Back in the days of OMNI, Ellen and I used to talk a lot about these very issues -- the ones of perception not of art (or craft or whatever) in practice. I used to have a lot of fun with advertisers who'd say for instance, "I didn't know Joyce Carol Oates wrote science fiction," when we had a story by her.
My response generally ran along the lines of "If you didn'tknow that, then you probably don't know that Barry Malzberg writes literature." Made my point, and on more than a couple of occasions made my case.
But I had started seriously reading sf -- and seriously reading non-sf too -- in the latter 60s and early 70s, when for all of the anti-trad venom of some of the New Wave, most of the Wave's real writers were more interested in broadening sf's toolbox. And did so, often astonishingly well.

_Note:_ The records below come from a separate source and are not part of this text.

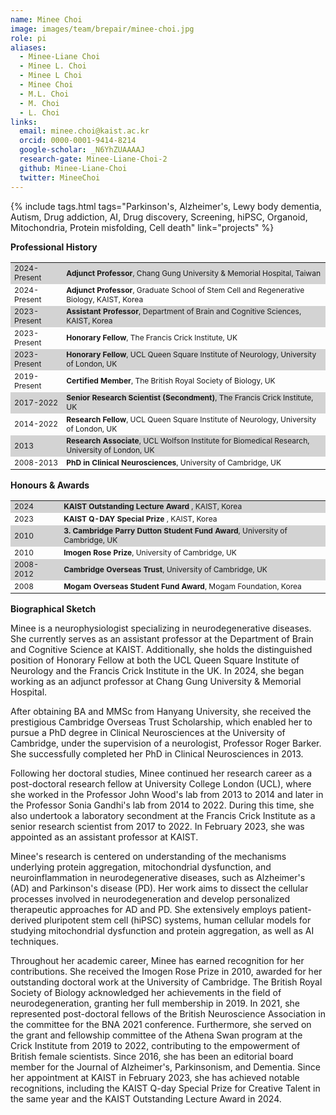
 ```yaml
---
name: Minee Choi
image: images/team/brepair/minee-choi.jpg
role: pi
aliases:
  - Minee-Liane Choi
  - Minee L. Choi
  - Minee L Choi
  - Minee Choi
  - M.L. Choi
  - M. Choi
  - L. Choi
links:  
  email: minee.choi@kaist.ac.kr
  orcid: 0000-0001-9414-8214
  google-scholar: _N6YhZUAAAAJ
  research-gate: Minee-Liane-Choi-2
  github: Minee-Liane-Choi
  twitter: MineeChoi
---
```


{%
  include tags.html
  tags="Parkinson's, Alzheimer's, Lewy body dementia, Autism, Drug addiction, AI, Drug discovery, Screening, hiPSC, Organoid, Mitochondria, Protein misfolding, Cell death"
  link="projects"
%}

<strong>Professional History</strong>

<table>
  <tr style="font-size: 12px; background-color:LightGray;">
    <td>2024-Present</td>
    <td align="Left"><strong>Adjunct Professor</strong>, Chang Gung University & Memorial Hospital, Taiwan</td>
  </tr>  
  <tr style="font-size: 12px;">
    <td>2024-Present</td>
    <td align="Left"><strong>Adjunct Professor</strong>, Graduate School of Stem Cell and Regenerative Biology, KAIST, Korea</td>
  </tr>
  <tr style="font-size: 12px; background-color:LightGray;">
    <td>2023-Present</td>
    <td align="Left"><strong>Assistant Professor</strong>, Department of Brain and Cognitive Sciences, KAIST, Korea</td>
  </tr>  
  <tr style="font-size: 12px;">
    <td>2023-Present</td>
    <td align="Left"><strong>Honorary Fellow</strong>, The Francis Crick Institute, UK</td>
  </tr>
  <tr style="font-size: 12px; background-color:LightGray;">
    <td>2023-Present</td>
    <td align="Left"><strong>Honorary Fellow</strong>, UCL Queen Square Institute of Neurology, University of London, UK</td>
  </tr>  
  <tr style="font-size: 12px;">
    <td>2019-Present</td>
    <td align="Left"><strong>Certified Member</strong>, The British Royal Society of Biology, UK</td>
  </tr>
  <tr style="font-size: 12px; background-color:LightGray;">
    <td>2017-2022</td>
    <td align="Left"><strong>Senior Research Scientist (Secondment)</strong>, The Francis Crick Institute, UK</td>
  </tr>
  <tr style="font-size: 12px;">
    <td>2014-2022</td>
    <td align="Left"><strong>Research Fellow</strong>, UCL Queen Square Institute of Neurology, University of London, UK</td>
  </tr>
  <tr style="font-size: 12px; background-color:LightGray;">
    <td>2013</td>
    <td align="Left"><strong>Research Associate</strong>, UCL Wolfson Institute for Biomedical Research, University of London, UK</td>
  </tr>
  <tr style="font-size: 12px;">
    <td>2008-2013 </td>
    <td align="Left"><strong>PhD in Clinical Neurosciences</strong>, University of Cambridge, UK</td>
  </tr>
</table>

<strong>Honours & Awards</strong>

<table>
  <tr style="font-size: 12px; background-color:LightGray;">
    <td>2024</td>
    <td align="Left"><strong>KAIST Outstanding Lecture Award </strong>, KAIST, Korea</td>
  </tr>  
  <tr style="font-size: 12px;">
    <td>2023</td>
    <td align="Left"><strong>KAIST Q-DAY Special Prize </strong>, KAIST, Korea</td>
  </tr>
  <tr style="font-size: 12px; background-color:LightGray;">
    <td>2010</td>
    <td align="Left"><strong>3.	Cambridge Parry Dutton Student Fund Award</strong>, University of Cambridge, UK</td>
  </tr>  
  <tr style="font-size: 12px;">
    <td>2010</td>
    <td align="Left"><strong>Imogen Rose Prize</strong>, University of Cambridge, UK</td>
  </tr>
  <tr style="font-size: 12px; background-color:LightGray;">
    <td>2008-2012</td>
    <td align="Left"><strong>Cambridge Overseas Trust</strong>, University of Cambridge, UK</td>
  </tr>  
  <tr style="font-size: 12px;">
    <td>2008</td>
    <td align="Left"><strong>Mogam Overseas Student Fund Award</strong>, Mogam Foundation, Korea</td>
  </tr>
</table>

<strong>Biographical Sketch</strong>

Minee is a neurophysiologist specializing in neurodegenerative diseases. She currently serves as an assistant professor at the Department of Brain and Cognitive Science at KAIST. Additionally, she holds the distinguished position of Honorary Fellow at both the UCL Queen Square Institute of Neurology and the Francis Crick Institute in the UK. In 2024, she began working as an adjunct professor at Chang Gung University & Memorial Hospital.<br>

After obtaining BA and MMSc from Hanyang University, she received the prestigious Cambridge Overseas Trust Scholarship, which enabled her to pursue a PhD degree in Clinical Neurosciences at the University of Cambridge, under the supervision of a neurologist, Professor Roger Barker. She successfully completed her PhD in Clinical Neurosciences in 2013. <br>

Following her doctoral studies, Minee continued her research career as a post-doctoral research fellow at University College London (UCL), where she worked in the Professor John Wood's lab from 2013 to 2014 and later in the Professor Sonia Gandhi's lab from 2014 to 2022. During this time, she also undertook a laboratory secondment at the Francis Crick Institute as a senior research scientist from 2017 to 2022. In February 2023, she was appointed as an assistant professor at KAIST. <br>

Minee's research is centered on understanding of the mechanisms underlying protein aggregation, mitochondrial dysfunction, and neuroinflammation in neurodegenerative diseases, such as Alzheimer's (AD) and Parkinson's disease (PD). Her work aims to dissect the cellular processes involved in neurodegeneration and develop personalized therapeutic approaches for AD and PD. She extensively employs patient-derived pluripotent stem cell (hiPSC) systems, human cellular models for studying mitochondrial dysfunction and protein aggregation, as well as AI techniques. <br>

Throughout her academic career, Minee has earned recognition for her contributions. She received the Imogen Rose Prize in 2010, awarded for her outstanding doctoral work at the University of Cambridge. The British Royal Society of Biology acknowledged her achievements in the field of neurodegeneration, granting her full membership in 2019. In 2021, she represented post-doctoral fellows of the British Neuroscience Association in the committee for the BNA 2021 conference. Furthermore, she served on the grant and fellowship committee of the Athena Swan program at the Crick Institute from 2019 to 2022, contributing to the empowerment of British female scientists. Since 2016, she has been an editorial board member for the Journal of Alzheimer's, Parkinsonism, and Dementia. Since her appointment at KAIST in February 2023, she has achieved notable recognitions, including the KAIST Q-day Special Prize for Creative Talent in the same year and the KAIST Outstanding Lecture Award in 2024.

The result for readers grounded in both sf and the rest of that explosively productive period's fiction (and its antecedents)was a simple calculus: bring the same care and attention to reading Aldiss that you bring to Mailer, savor Malzberg with the same standards you'd apply to Roth, Silverberg and Ellison measured with the same tape drawn against the accomplishments of Burgess or Fowles, et.al.
The same approach, in other words, that we (I don't think I'm alone) bring today to you, or Alastair Reynolds, Swanwick or Wolfe, Dann or Haldeman, name your own pleasure or poison.
If there's a movement identifiable among those writers it eludes me, except for this: you're all real writers, not (just) real sf writers.
I've no problem with other writers playing a game by restricting themselves to certain themes or tropes. To paraphrase Rudy Rucker, there are people who write novels without the letter 'e', so there's nothing wrong with writing science fiction novels or stories that deliberately omit faster-than-light travel, time travel, and so on, and so forth. And I'm all for rexamining and remaking comfortable old tropes into something new and sharp and engaging rather than reflexive use of the same. But like Al, I do have a big problem with the puritan, bonfire of the vanities side of the Mundanes, the somewhat out-of-date view of where the cutting edge of science is presently at, the obsession with plumbing diagrams, and the idea that choking down the imaginative urge is the way forward for the 'literature of the imagination'.